L’elenco delle tasse di quel periodo continua poi con altri tributi di vario genere, dimostrando che l’inventiva in campo fiscale non è appannaggio dei tempi attuali. Si va dalla “tassa di circolazione sui veicoli a trazione animale e sui velocipedi” che colpisce quindi carretti e biciclette, a quella sulle “vetture pubbliche e private”. Seguono “l’imposta sui domestici”, “l’imposta sui pianoforti e sui bigliardi”, “l’imposta di licenza”, “l’imposta sulle macchine per caffè espresso”, la “tassa per l’esercizio di distributori di carburanti”, “l’imposta Industrie, Commerci, arti e Professioni”, “l’imposta di patente” e la “tassa sulle insegne”, oltre, naturalmente, alla “tassa per l’occupazione di spazi e aree pubbliche” e alla tassa di famiglia e relativa sovrattassa.
Famosa per la sua originalità è poi negli anni 30 la “tassa sui celibi” che colpisce chi non è sposato.

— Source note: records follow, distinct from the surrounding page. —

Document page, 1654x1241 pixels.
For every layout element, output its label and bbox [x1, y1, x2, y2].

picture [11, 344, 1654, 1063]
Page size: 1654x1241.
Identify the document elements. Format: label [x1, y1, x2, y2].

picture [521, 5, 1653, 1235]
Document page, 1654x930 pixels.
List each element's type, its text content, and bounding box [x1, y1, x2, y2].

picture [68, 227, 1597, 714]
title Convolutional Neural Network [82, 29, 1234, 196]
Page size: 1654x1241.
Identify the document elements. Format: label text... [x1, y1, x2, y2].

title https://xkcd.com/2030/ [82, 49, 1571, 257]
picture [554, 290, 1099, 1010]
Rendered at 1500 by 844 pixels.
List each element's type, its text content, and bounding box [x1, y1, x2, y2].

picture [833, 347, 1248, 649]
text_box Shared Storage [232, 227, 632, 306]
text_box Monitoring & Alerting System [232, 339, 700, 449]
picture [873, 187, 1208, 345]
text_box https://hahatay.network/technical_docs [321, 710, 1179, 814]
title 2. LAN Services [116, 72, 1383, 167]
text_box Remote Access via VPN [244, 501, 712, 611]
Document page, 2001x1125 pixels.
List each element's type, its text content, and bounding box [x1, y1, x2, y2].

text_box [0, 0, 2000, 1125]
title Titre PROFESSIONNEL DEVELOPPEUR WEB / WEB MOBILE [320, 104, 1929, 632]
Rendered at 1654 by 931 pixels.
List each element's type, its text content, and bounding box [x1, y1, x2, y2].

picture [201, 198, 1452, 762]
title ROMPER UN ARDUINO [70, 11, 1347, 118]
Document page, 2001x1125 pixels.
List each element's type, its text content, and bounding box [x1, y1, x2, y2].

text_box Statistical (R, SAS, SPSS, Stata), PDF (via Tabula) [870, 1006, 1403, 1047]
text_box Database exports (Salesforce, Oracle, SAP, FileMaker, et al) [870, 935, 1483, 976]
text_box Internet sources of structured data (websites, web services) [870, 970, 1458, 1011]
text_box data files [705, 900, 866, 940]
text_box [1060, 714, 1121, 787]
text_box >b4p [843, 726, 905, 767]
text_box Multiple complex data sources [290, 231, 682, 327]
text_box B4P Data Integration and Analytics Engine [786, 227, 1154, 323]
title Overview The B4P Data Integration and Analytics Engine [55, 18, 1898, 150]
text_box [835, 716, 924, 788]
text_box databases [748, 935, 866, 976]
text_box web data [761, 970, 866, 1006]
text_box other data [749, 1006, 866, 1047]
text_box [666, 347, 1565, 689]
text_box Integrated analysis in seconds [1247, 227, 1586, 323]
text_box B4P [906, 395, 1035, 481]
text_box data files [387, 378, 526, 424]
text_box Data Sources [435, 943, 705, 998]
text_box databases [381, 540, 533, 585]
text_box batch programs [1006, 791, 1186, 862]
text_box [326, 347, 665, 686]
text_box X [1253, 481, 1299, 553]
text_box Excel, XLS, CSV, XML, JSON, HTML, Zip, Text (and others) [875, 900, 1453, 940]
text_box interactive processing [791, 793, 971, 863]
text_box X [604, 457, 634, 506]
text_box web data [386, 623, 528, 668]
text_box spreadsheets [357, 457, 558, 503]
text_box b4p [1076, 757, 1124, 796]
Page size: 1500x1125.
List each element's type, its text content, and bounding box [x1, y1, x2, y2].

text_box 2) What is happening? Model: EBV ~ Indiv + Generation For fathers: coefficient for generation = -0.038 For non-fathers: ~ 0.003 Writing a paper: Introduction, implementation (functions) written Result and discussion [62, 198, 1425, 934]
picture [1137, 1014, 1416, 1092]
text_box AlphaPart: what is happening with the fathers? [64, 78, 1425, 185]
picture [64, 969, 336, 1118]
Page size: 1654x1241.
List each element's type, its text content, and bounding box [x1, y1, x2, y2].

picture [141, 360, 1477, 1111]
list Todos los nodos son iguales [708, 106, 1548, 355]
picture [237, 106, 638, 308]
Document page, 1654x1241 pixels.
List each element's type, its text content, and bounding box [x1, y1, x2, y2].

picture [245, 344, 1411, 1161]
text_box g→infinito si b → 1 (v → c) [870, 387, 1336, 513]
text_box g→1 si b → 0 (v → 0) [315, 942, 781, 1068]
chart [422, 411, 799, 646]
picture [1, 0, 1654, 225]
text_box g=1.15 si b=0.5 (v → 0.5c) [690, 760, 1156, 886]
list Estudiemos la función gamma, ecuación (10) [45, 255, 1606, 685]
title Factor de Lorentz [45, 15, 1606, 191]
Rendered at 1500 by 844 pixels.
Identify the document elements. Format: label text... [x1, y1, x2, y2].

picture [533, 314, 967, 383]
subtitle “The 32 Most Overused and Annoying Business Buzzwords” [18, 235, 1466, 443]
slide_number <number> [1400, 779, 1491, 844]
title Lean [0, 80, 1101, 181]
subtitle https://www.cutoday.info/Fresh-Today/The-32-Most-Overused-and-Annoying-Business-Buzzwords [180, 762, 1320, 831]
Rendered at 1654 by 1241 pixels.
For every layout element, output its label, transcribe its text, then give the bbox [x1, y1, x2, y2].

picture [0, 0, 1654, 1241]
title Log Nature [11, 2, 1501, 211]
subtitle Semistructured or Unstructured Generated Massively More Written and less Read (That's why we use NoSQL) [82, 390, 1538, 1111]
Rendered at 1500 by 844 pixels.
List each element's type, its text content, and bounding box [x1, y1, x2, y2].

E’ oggettivamente difficile confrontare il livello di tassazione di allora con quello odierno, per molti motivi che vanno al di là del potere di acquisto della moneta e dell’inflazione. Lo Stato dell’ottocento e di inizio novecento forniva al cittadino molti meno servizi, il welfare era ancora un concetto sconosciuto e di certo, a livello di numeri, la pressione fiscale era ridotta rispetto a quella attuale.
Resta la forte impressione, tuttavia, di una tassazione pesante e in qualche caso vessatoria (capre, cani), soprattutto se si tiene conto della società di allora, a scarsissima circolazione monetaria, in cui le entrate erano ridotte e molto si basava sullo scambio di lavori e sul baratto di prodotti. Le “roide”, turni di lavoro obbligatorio da offrire al Comune, appesantivano poi ulteriormente il quadro delle imposizioni.
Procurarsi in contanti le lire sufficienti a pagare le tasse doveva essere un problema per molte famiglie, forse ancor più che procacciarsi il cibo quotidiano.
Confermano questa impressione diversi ricorsi contro l’eccessiva tassazione di terreni e attività. In uno di questi datato 1932, il richiedente afferma che “specie nelle annate non favorevoli all’agricoltura è con estrema fatica che si riesce a trarne il solo misero sostentamento”.
Chi ha provato a coltivare in montagna non può dargli torto.